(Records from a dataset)
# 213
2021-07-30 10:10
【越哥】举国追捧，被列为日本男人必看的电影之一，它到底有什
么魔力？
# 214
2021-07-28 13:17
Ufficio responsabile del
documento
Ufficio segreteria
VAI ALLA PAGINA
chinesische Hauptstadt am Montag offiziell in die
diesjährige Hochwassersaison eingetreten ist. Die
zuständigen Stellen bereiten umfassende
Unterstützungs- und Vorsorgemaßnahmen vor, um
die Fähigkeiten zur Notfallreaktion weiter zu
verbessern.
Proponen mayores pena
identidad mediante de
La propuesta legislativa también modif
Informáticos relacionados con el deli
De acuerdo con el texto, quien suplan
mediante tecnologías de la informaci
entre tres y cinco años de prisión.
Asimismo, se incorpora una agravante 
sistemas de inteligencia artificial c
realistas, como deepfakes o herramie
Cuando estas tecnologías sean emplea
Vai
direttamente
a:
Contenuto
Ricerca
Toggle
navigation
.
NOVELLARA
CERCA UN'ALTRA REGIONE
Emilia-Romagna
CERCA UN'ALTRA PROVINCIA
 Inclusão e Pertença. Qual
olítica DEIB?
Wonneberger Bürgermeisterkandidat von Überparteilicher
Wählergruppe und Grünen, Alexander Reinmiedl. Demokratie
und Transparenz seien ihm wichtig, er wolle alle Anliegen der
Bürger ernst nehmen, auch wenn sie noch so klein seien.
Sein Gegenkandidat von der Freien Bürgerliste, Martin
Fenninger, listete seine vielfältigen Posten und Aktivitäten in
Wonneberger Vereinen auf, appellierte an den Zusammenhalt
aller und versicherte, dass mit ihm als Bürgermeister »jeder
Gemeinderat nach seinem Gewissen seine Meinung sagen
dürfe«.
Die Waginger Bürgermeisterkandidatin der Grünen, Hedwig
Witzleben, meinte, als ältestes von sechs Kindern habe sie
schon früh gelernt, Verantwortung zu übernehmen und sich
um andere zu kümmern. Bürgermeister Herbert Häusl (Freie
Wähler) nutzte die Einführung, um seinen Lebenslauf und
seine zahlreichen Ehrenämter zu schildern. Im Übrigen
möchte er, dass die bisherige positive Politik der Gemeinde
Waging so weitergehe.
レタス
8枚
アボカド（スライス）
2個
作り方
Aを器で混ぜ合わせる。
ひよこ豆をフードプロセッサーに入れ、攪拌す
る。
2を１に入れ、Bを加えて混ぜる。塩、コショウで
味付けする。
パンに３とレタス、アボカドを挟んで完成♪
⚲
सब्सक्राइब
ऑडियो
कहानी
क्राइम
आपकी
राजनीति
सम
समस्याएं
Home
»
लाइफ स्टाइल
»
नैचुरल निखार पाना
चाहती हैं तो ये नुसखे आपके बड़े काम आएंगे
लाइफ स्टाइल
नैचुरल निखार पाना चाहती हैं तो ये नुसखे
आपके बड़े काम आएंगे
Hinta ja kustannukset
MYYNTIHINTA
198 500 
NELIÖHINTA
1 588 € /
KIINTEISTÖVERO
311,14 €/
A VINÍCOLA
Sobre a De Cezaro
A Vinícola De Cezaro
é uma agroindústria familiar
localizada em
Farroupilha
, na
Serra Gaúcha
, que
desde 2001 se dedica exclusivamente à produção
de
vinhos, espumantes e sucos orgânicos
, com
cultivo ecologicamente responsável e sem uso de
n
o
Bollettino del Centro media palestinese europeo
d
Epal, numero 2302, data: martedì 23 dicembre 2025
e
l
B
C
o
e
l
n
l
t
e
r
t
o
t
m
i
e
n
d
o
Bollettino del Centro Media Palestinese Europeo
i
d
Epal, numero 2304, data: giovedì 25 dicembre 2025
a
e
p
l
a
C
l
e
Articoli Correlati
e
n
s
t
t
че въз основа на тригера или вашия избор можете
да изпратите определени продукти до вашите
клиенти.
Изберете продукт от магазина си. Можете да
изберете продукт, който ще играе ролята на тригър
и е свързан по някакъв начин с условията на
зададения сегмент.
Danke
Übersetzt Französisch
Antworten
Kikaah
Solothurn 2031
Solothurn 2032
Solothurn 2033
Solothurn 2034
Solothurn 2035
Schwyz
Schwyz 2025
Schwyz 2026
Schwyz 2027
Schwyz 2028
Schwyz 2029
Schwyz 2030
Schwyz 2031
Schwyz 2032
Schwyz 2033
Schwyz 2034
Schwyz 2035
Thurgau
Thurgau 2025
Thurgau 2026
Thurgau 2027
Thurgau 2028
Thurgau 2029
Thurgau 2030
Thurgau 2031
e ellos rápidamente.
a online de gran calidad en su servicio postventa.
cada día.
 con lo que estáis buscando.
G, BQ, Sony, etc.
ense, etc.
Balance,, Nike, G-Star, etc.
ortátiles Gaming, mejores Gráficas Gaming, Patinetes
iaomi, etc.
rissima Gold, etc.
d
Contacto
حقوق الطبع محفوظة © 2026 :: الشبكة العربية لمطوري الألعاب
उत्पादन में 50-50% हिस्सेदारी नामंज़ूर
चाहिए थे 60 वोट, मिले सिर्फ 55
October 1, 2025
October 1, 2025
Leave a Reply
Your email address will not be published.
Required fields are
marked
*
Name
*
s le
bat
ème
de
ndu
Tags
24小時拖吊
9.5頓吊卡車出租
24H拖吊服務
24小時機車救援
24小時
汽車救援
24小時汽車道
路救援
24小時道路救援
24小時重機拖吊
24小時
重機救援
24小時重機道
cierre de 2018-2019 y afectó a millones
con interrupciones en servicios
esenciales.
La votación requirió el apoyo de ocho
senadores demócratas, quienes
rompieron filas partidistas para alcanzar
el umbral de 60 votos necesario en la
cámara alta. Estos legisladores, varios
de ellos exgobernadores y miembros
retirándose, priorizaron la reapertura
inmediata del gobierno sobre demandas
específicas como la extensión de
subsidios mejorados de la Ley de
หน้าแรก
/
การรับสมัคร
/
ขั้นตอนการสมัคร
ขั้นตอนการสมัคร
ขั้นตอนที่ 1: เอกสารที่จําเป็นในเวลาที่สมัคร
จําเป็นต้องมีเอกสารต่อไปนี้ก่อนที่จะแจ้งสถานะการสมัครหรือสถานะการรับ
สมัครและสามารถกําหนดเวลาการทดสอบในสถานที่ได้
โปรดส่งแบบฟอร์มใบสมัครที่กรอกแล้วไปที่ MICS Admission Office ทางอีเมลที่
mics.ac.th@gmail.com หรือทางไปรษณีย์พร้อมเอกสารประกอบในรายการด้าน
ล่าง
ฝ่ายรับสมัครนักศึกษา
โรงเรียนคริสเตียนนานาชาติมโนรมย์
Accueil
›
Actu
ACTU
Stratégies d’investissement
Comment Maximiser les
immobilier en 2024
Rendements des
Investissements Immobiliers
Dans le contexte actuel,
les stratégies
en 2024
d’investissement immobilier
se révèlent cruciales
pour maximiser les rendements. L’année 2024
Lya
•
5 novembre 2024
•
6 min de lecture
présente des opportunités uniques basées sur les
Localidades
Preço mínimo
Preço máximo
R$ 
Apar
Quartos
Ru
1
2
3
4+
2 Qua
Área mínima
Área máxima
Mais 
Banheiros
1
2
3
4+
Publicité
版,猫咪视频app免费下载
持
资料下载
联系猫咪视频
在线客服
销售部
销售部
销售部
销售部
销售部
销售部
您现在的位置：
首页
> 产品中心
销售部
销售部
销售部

**Task details**
Lines from the top of the data above through the line with "zuständigen Stellen bereiten umfassende", both ends included: copy them exactly, nothing more.

**Answer for this exercise**
# 213
2021-07-30 10:10
【越哥】举国追捧，被列为日本男人必看的电影之一，它到底有什
么魔力？
# 214
2021-07-28 13:17
Ufficio responsabile del
documento
Ufficio segreteria
VAI ALLA PAGINA
chinesische Hauptstadt am Montag offiziell in die
diesjährige Hochwassersaison eingetreten ist. Die
zuständigen Stellen bereiten umfassende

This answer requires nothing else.